Cette fois-ci, le baron s’équipa d’une arbalète finement ouvragée et d’un carquois de carreaux en fer à pointes triangulaires. La marquise opta pour un fusil long à canon rayé et s’allégea de sa redingote garnie de lames au profit d’un court manteau de fourrure grise. La comtesse Inanis von Stolzberg, pour sa part, enfila un grand manteau couleur cerise et se para d’un sabre ouvragé dont le pommeau s’ornait d’un pompon couleur sang. En guise de chapeau, elle avait un haut de forme noir de jais s’assortissant parfaitement à sa chevelure qui était de même.

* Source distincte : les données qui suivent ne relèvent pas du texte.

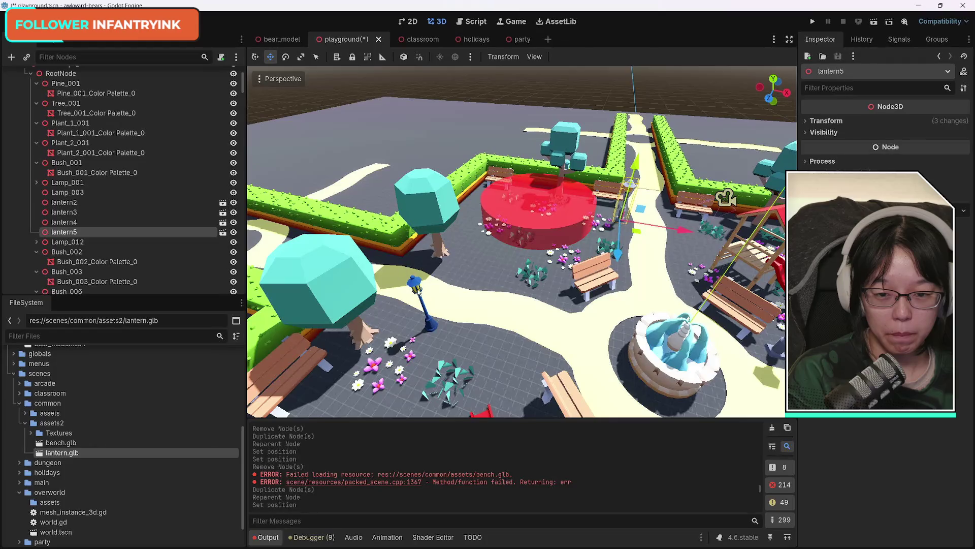
left_click(418, 287)
key("Delete")
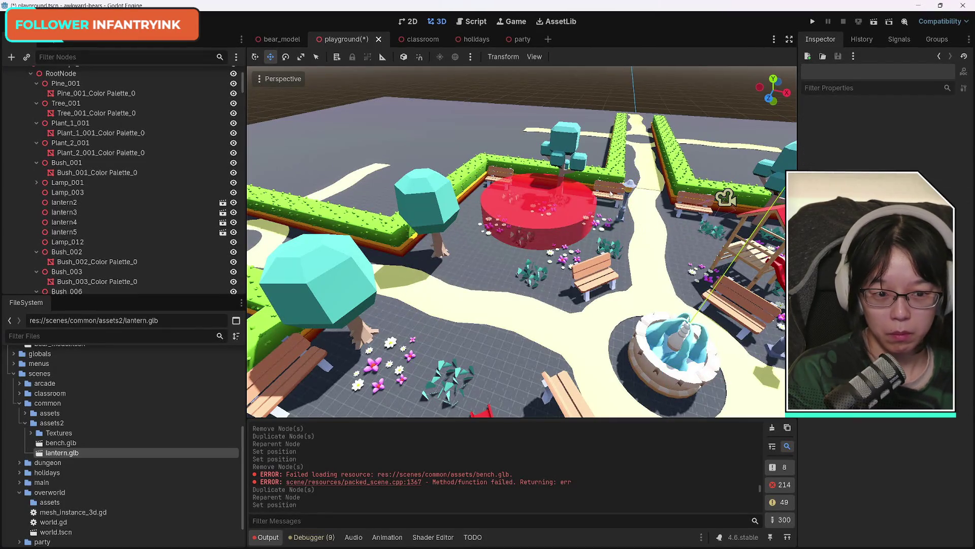
Step: Duplicate lantern5 as lantern6 and move it off the path beside the tree
left_click(634, 193)
key("ctrl+d")
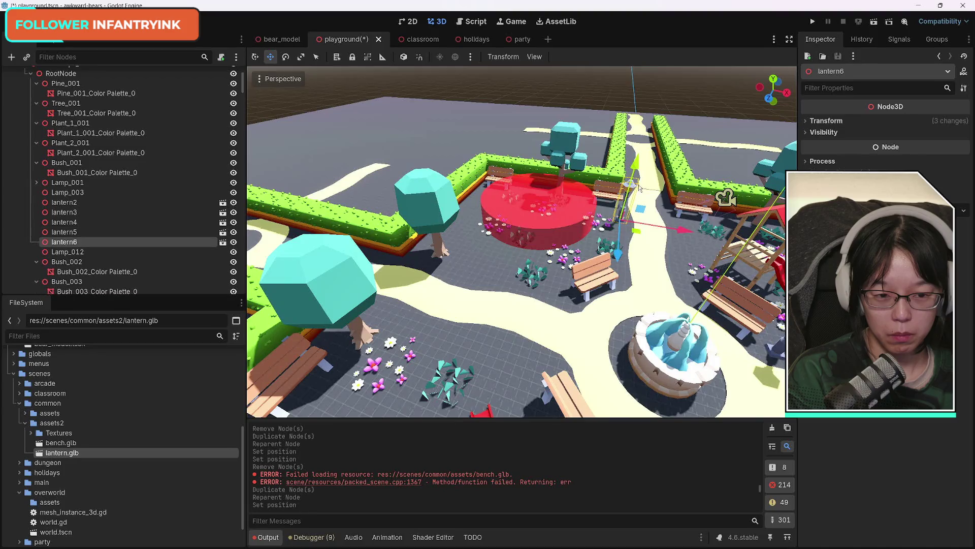
mouse_move(678, 230)
left_mouse_down()
mouse_move(425, 329)
mouse_move(413, 354)
left_mouse_up()
mouse_move(499, 288)
left_mouse_down()
mouse_move(536, 276)
mouse_move(563, 204)
mouse_move(584, 187)
mouse_move(499, 231)
left_mouse_up()
left_click(558, 167)
Step: Duplicate lantern4 as lantern7 and place it beside the bench
key("ctrl+d")
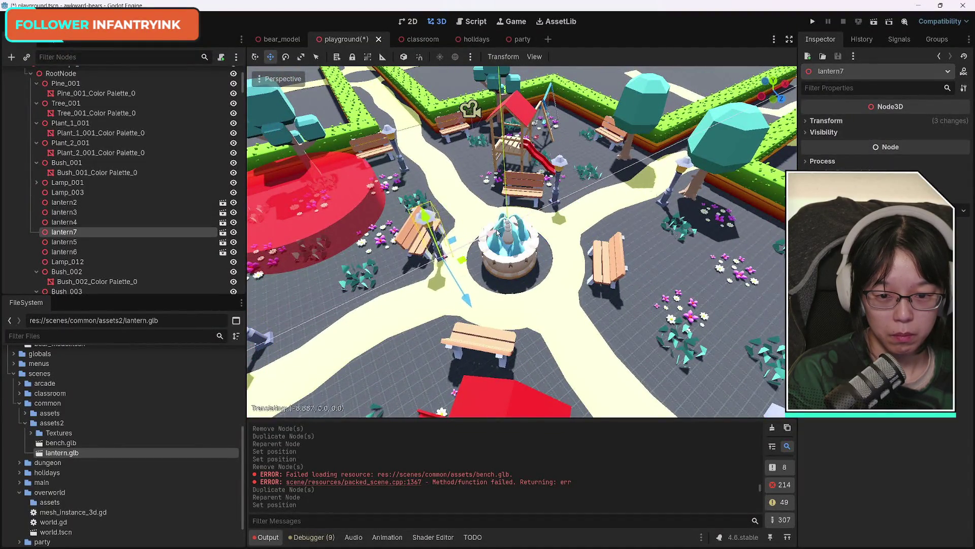
left_click_drag(473, 364, 489, 385)
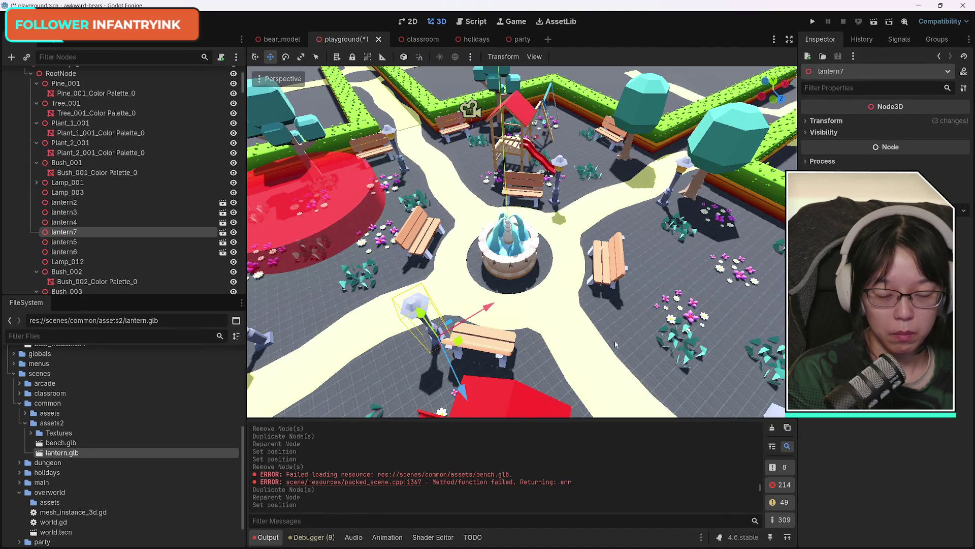
mouse_move(616, 344)
left_mouse_down()
mouse_move(569, 315)
mouse_move(248, 411)
mouse_move(457, 396)
mouse_move(539, 376)
mouse_move(249, 291)
mouse_move(675, 235)
left_mouse_up()
left_click_drag(387, 266, 388, 266)
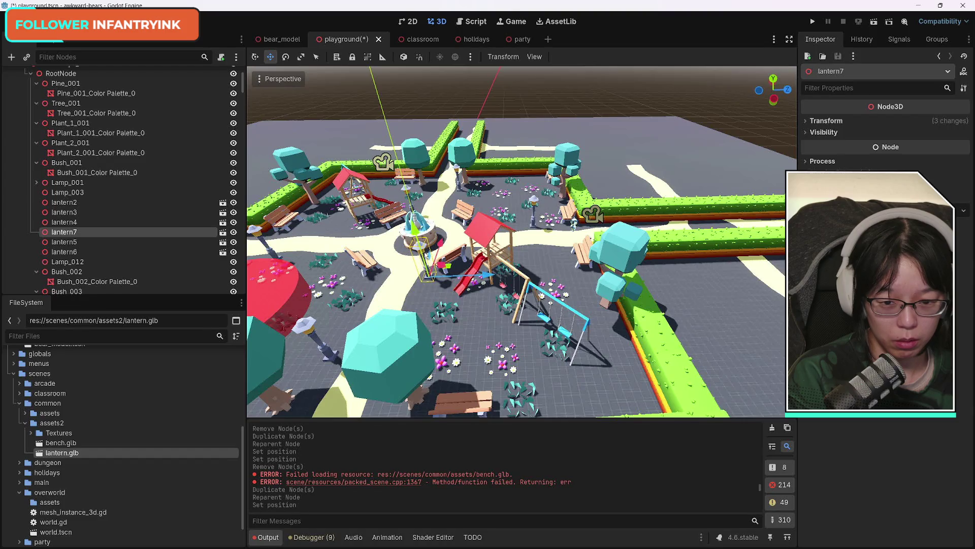
Step: Duplicate lantern7 as lantern8 and move it over near the swings
key("ctrl+d")
left_click_drag(441, 248, 440, 334)
mouse_move(439, 409)
left_mouse_down()
mouse_move(579, 422)
mouse_move(614, 417)
mouse_move(621, 404)
left_mouse_up()
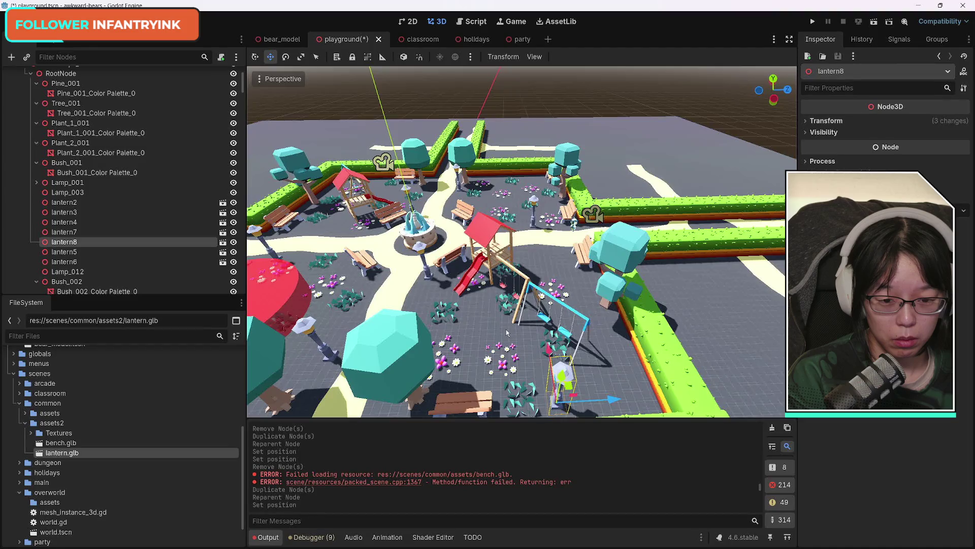
Step: Duplicate lantern3 as lantern9 and move it to the far hedge by the bench
key("w")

Ils s’élancèrent à la traque, et trouvèrent leur homme au bout d’une quarantaine de mètres. En sortant du jardin, il avait glissé et s’était ouvert le crâne en tombant sur une pierre. Il baignait depuis longtemps dans son sang quand ils le ramassèrent.
Le troisième soir, le groupe qui était quelque peu à court de patience, bâcla les présentations à un homme dans la force de l’âge, et Inanis poussa le vice jusqu’à lui offrir un canif avant de le lâcher dans la nature.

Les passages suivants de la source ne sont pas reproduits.